Steroid injections: This minimally invasive procedure is performed with x-ray guidance and involves an injection of corticosteroids and a numbing agent into the spine. The medicine is delivered right into the painful area to reduce the swelling and inflammation of the nerves. Repeat injections may be given to achieve full effect. Duration of pain relief varies, lasting for weeks or years. Injections are done in conjunction with a physical therapy and/or home exercise program to strengthen the back muscles and prevent future pain episodes. 

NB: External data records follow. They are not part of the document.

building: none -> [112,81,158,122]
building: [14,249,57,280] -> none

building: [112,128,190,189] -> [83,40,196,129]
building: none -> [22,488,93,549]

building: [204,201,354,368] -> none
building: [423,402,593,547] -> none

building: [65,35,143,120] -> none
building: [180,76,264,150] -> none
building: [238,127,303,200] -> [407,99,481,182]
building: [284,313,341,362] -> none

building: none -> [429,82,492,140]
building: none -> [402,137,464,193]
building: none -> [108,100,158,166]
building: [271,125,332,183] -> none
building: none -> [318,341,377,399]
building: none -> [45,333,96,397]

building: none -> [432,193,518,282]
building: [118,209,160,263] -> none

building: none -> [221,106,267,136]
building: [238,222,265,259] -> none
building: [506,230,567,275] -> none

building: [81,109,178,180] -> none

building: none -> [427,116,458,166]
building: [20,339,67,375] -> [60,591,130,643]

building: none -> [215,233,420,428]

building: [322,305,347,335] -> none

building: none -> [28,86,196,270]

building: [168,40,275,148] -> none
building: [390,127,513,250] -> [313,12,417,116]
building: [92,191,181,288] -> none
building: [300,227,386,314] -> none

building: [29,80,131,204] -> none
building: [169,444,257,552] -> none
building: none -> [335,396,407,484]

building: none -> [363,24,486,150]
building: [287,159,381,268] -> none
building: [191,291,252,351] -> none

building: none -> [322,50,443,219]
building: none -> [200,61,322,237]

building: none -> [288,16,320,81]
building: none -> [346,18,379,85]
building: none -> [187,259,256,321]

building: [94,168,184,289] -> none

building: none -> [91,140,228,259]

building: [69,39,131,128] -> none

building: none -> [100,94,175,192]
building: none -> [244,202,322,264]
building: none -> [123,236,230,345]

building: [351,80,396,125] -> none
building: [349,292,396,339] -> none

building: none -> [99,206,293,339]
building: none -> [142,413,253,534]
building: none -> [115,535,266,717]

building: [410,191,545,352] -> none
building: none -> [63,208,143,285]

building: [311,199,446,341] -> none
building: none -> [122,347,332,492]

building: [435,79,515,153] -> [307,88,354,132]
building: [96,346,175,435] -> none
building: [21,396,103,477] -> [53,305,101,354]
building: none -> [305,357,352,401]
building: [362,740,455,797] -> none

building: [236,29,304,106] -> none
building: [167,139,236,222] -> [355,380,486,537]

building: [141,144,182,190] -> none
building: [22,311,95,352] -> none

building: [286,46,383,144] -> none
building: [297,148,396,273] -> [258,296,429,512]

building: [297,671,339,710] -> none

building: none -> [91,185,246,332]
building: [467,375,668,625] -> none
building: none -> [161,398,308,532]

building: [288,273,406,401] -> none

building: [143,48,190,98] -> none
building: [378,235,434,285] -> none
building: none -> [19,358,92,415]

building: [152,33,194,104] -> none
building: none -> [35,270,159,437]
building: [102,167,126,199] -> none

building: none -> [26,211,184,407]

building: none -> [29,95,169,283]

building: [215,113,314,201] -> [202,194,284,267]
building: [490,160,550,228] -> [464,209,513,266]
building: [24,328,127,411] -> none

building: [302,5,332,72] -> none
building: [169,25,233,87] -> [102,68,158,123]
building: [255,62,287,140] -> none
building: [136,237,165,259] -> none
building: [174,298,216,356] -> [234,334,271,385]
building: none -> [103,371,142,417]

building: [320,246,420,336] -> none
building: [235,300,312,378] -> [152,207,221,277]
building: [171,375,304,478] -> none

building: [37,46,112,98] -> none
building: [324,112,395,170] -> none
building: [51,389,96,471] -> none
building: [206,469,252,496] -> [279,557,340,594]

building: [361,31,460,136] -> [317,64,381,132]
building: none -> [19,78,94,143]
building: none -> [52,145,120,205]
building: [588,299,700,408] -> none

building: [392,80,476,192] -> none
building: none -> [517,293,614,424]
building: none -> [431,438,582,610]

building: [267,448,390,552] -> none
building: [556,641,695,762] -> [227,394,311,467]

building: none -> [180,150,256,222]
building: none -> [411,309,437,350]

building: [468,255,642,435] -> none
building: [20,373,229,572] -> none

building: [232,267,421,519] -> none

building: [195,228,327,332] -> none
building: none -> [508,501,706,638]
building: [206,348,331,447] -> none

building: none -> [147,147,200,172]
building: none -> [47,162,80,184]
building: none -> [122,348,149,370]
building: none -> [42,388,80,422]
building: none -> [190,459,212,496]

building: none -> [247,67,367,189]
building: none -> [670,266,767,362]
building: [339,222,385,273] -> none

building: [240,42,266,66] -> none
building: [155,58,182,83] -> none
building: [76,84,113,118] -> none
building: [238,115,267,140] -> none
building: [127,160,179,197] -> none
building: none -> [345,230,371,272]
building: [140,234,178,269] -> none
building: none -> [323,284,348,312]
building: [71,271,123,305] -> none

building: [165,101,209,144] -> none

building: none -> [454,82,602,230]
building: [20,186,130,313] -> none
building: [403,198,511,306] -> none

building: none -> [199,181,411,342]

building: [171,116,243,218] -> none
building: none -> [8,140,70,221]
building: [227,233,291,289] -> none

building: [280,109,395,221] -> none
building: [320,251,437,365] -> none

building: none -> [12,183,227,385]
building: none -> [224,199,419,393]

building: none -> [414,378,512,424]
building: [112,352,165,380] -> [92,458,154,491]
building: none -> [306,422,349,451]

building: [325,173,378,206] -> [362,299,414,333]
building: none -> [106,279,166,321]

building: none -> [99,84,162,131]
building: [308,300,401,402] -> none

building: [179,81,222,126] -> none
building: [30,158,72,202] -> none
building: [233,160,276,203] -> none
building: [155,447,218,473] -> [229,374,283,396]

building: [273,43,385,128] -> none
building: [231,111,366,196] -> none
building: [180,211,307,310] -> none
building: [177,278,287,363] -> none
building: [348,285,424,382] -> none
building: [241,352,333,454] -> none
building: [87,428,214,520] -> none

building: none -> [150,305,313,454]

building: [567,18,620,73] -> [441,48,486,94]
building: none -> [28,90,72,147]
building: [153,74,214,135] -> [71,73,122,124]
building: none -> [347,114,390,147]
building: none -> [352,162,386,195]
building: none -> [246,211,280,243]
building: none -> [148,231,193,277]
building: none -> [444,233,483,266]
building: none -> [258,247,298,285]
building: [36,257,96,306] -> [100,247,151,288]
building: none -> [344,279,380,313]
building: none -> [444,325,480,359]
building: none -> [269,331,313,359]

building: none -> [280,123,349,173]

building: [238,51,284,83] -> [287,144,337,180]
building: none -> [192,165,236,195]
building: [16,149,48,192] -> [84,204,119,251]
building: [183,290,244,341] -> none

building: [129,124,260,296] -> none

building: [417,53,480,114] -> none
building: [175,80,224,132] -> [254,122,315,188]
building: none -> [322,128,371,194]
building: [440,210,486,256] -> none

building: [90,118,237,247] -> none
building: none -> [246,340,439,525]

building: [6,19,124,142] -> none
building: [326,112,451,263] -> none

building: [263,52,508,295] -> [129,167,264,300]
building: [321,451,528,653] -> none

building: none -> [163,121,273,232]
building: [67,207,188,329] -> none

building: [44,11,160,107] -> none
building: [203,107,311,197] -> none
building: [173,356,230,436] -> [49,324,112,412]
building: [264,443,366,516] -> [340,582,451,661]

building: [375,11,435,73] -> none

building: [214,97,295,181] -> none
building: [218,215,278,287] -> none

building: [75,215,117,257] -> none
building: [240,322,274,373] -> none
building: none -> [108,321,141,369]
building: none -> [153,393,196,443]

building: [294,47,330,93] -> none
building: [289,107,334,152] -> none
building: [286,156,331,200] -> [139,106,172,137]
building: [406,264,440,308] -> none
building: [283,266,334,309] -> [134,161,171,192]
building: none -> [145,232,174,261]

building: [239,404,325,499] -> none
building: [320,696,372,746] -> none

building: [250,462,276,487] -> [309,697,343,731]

  • Epidural steroid injections: An injection of corticosteroid is delivered into the epidural space of the spinal canal or nerve root canals to reduce the swelling of the spinal nerves.
  • Face injections: An injection of corticosteroid is delivered directly into the painful facet joint.
  • Facet rhizotomy: If facet joint injections relieve your pain, an ablation procedure may be performed to “burn” the small nerves around the facet joint to deaden the pain signals.

Holistic therapies: Some patients find acupuncture, acupressure, yoga, nutrition/diet changes, meditation and biofeedback helpful in managing pain as well as improve overall health.

Surgical treatments:

If slippage continues or if your pain doesn’t respond to conservative therapy, surgery may be needed to realign the bones. Spinal fusion can address both the instability of the spine and compression of the nerve roots. The surgeon first performs a laminectomy to decompress the nerves. Then a bone graft is inserted into the disc space to “shim” the angle of the slipped vertebra. Pedicle screws are inserted into the bones above and below the slip. Then the surgeon leverages the screw to pull the bones back into alignment and secures it with a rod. Over the next 3 to 6 months new bone will grow across the graft, permanently joining the two pieces of bone, Fusion is successful in 90% of cases because it stops the instable motion and keeps your spinal canal from narrowing further.